Do you buy art because you appreciate the finer things in life, or do you look at it as a form of alternative investment? Whatever your reason may be, acquiring and amassing an art collection can be an extremely rewarding experience. Your buying habits are a reflection of your unique personal tastes and preferences.
As your taste and preference usually play a vital role when selecting these pieces of art, it is common to be emotionally attached to your collection. Moreover, a sizable collection of paintings, sculptures, antiques etc. will also be of substantial financial value. Thus, it is important that you consider the necessary protection for your art collection.
Protecting a private art collection whether in a home, office or storage location is essential but often overlooked by many art buyers. You may not be in possession of a multi-million dollar collection, but you may find that the experience of looking after your artwork, mitigating potential risks, restoring a damaged piece, or in the worst case - losing a beloved artwork, can be quite daunting. This is not only a time consuming exercise but can also be quite costly.

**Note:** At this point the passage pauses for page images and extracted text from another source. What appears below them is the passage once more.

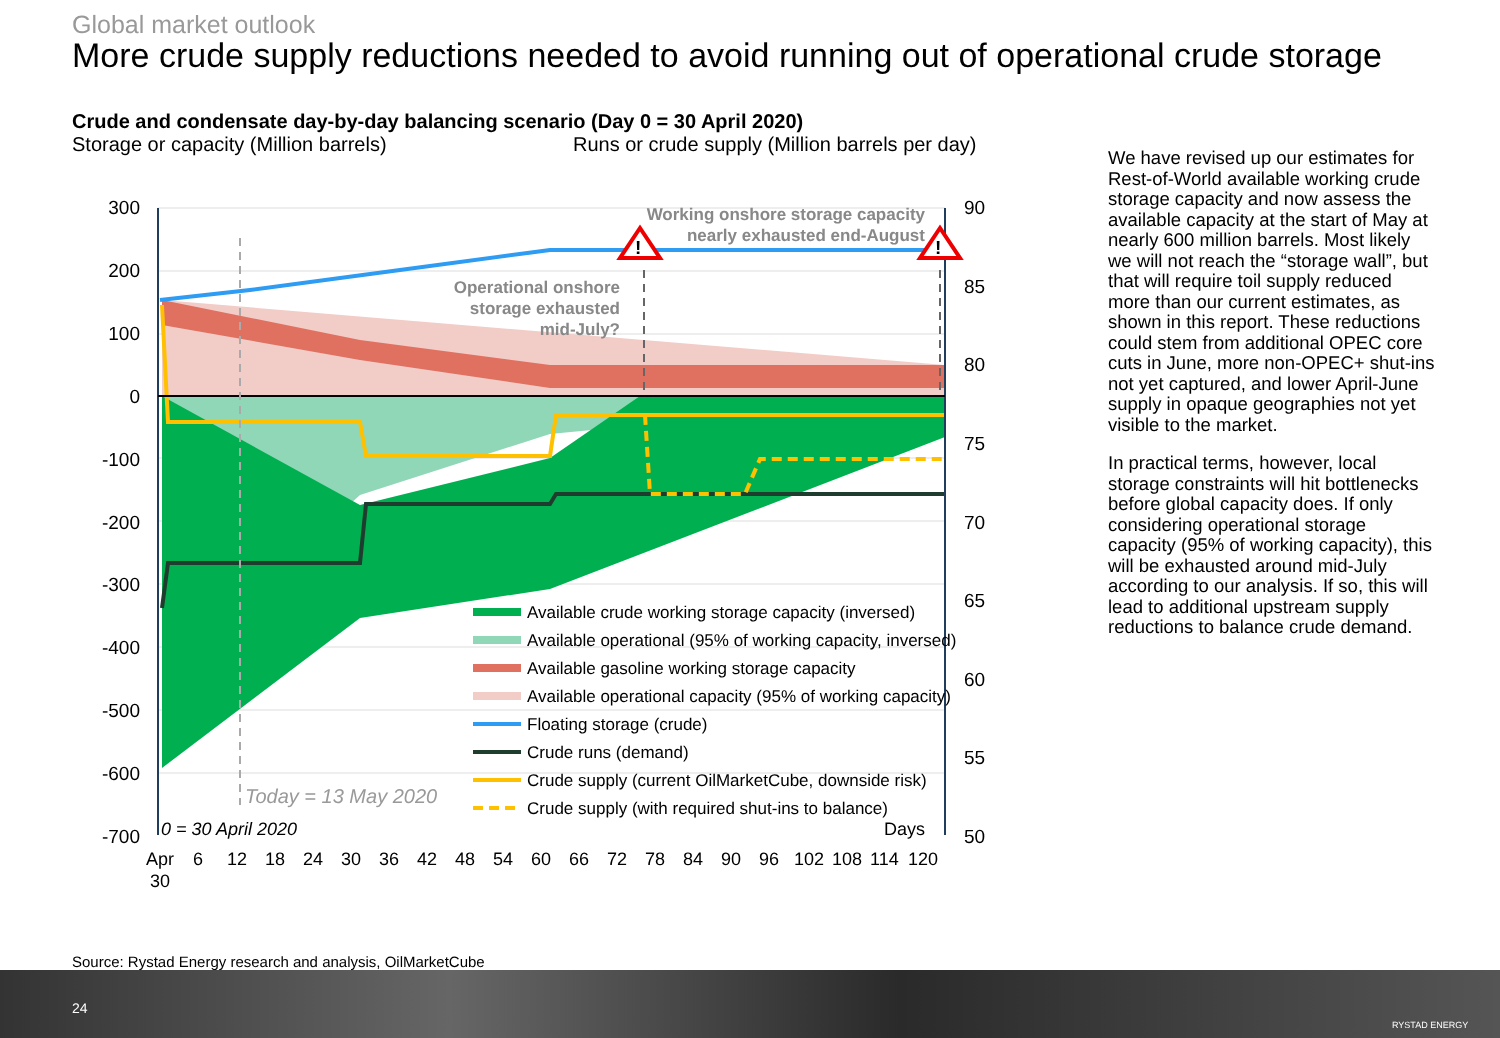Global market outlook
More crude supply reductions needed to avoid running out of operational crude storage
Crude and condensate day-by-day balancing scenario (Day 0 = 30 April 2020)
Storage or capacity (Million barrels)
Runs or crude supply (Million barrels per day)
300
200
100
0
-100
-200
-300
-400
-500
-600
-700
90
85
80
75
70
65
60
55
50
Apr 6 12 18 24 30 36 42 48 54 60 66 72 78 84 90 96 102 108 114 120
30
0 = 30 April 2020
Days
Today = 13 May 2020
Operational onshore
storage exhausted
mid-July?
Working onshore storage capacity
nearly exhausted end-August
Available crude working storage capacity (inversed)
Available operational (95% of working capacity, inversed)
Available gasoline working storage capacity
Available operational capacity (95% of working capacity)
Floating storage (crude)
Crude runs (demand)
Crude supply (current OilMarketCube, downside risk)
Crude supply (with required shut-ins to balance)
!
!
We have revised up our estimates for Rest-of-World available working crude storage capacity and now assess the available capacity at the start of May at nearly 600 million barrels. Most likely we will not reach the “storage wall”, but that will require toil supply reduced more than our current estimates, as shown in this report. These reductions could stem from additional OPEC core cuts in June, more non-OPEC+ shut-ins not yet captured, and lower April-June supply in opaque geographies not yet visible to the market.
In practical terms, however, local storage constraints will hit bottlenecks before global capacity does. If only considering operational storage capacity (95% of working capacity), this will be exhausted around mid-July according to our analysis. If so, this will lead to additional upstream supply reductions to balance crude demand.
Source: Rystad Energy research and analysis, OilMarketCube
24
RYSTAD ENERGY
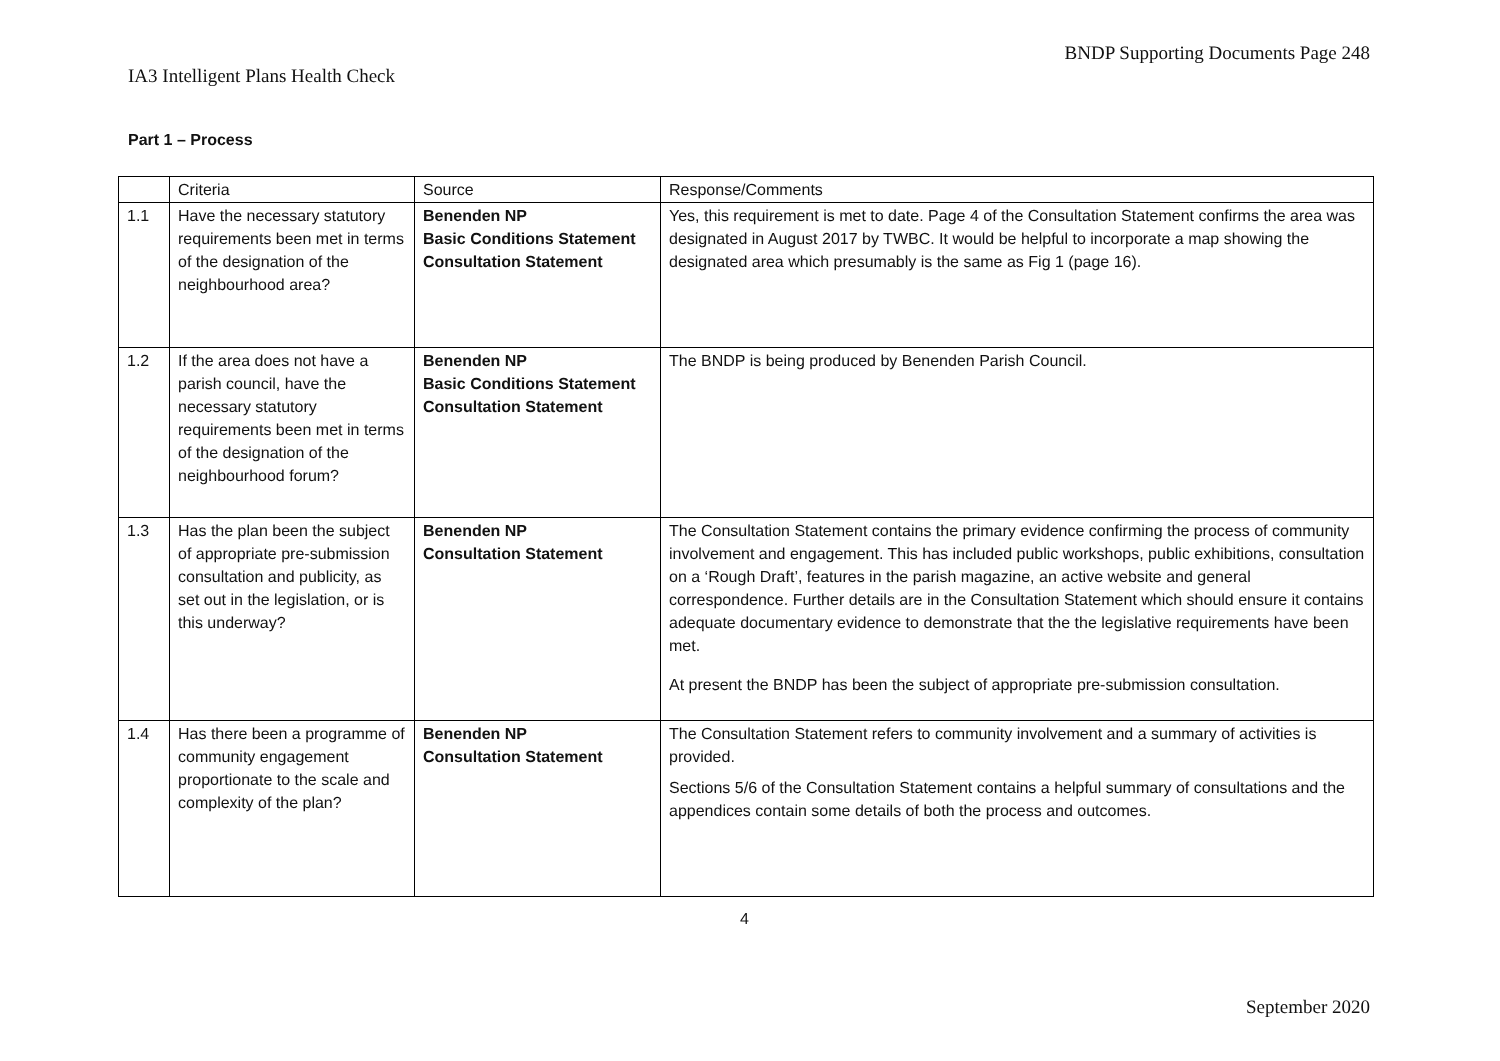BNDP Supporting Documents Page 248
IA3 Intelligent Plans Health Check
Part 1 – Process
| | Criteria | Source | Response/Comments |
| --- | --- | --- | --- |
| 1.1 | Have the necessary statutory requirements been met in terms of the designation of the neighbourhood area? | Benenden NP Basic Conditions Statement Consultation Statement | Yes, this requirement is met to date. Page 4 of the Consultation Statement confirms the area was designated in August 2017 by TWBC. It would be helpful to incorporate a map showing the designated area which presumably is the same as Fig 1 (page 16). |
| 1.2 | If the area does not have a parish council, have the necessary statutory requirements been met in terms of the designation of the neighbourhood forum? | Benenden NP Basic Conditions Statement Consultation Statement | The BNDP is being produced by Benenden Parish Council. |
| 1.3 | Has the plan been the subject of appropriate pre-submission consultation and publicity, as set out in the legislation, or is this underway? | Benenden NP Consultation Statement | The Consultation Statement contains the primary evidence confirming the process of community involvement and engagement. This has included public workshops, public exhibitions, consultation on a ‘Rough Draft’, features in the parish magazine, an active website and general correspondence. Further details are in the Consultation Statement which should ensure it contains adequate documentary evidence to demonstrate that the the legislative requirements have been met. At present the BNDP has been the subject of appropriate pre-submission consultation. |
| 1.4 | Has there been a programme of community engagement proportionate to the scale and complexity of the plan? | Benenden NP Consultation Statement | The Consultation Statement refers to community involvement and a summary of activities is provided. Sections 5/6 of the Consultation Statement contains a helpful summary of consultations and the appendices contain some details of both the process and outcomes. |
4
September 2020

This is why art insurance should be a key factor in the ownership of art and the care of a collection. That said, where do you start? Check out 3 simple tips:
1: Create an inventory of the art pieces you currently own
Keeping an inventory is essential in taking stock of your treasured possessions. This also ensures that the insurance policy provides adequate coverage for all your pieces. Don’t forget to add on to this list as you continue to grow your collection over time.
2: Know your coverage
Do you have a standard home and contents insurance policy? If so, do you know what the limit of coverage per item or claim is? In the unfortunate event that your cherished collection is lost, stolen or damaged, you may not be adequately covered.
Most standard policies will not cover your valuable artwork up to its actual value and may limit the amounts they pay out. To find out more about your existing coverage, do contact your insurance company, insurance broker or agent.

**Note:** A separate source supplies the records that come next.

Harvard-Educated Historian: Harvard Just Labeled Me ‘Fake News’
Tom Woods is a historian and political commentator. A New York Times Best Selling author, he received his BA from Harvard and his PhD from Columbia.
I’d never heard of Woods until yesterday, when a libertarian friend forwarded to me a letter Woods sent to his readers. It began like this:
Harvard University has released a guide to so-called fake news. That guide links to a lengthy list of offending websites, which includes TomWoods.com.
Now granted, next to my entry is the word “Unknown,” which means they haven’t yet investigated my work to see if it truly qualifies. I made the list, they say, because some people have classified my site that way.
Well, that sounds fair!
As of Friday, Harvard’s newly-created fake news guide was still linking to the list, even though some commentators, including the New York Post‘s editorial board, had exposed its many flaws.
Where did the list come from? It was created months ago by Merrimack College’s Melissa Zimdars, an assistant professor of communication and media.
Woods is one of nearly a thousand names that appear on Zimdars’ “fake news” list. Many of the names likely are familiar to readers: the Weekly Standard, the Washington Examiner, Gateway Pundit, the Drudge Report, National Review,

3: Purchase a comprehensive plan
Choose an insurance policy that offers comprehensive coverage taking into account risks specific to artwork. This can include appreciation of values, damages during installation, transit and storage, title/ownership disputes and other complex art claims scenarios. Your plan should also provide specialist services in art.
It is important that you speak to a fine art specialist who understands your needs. After all, if you view your art collection as your prized possession, this will pay off in the long run and you can enjoy the peace of mind knowing that your artwork is sufficiently protected.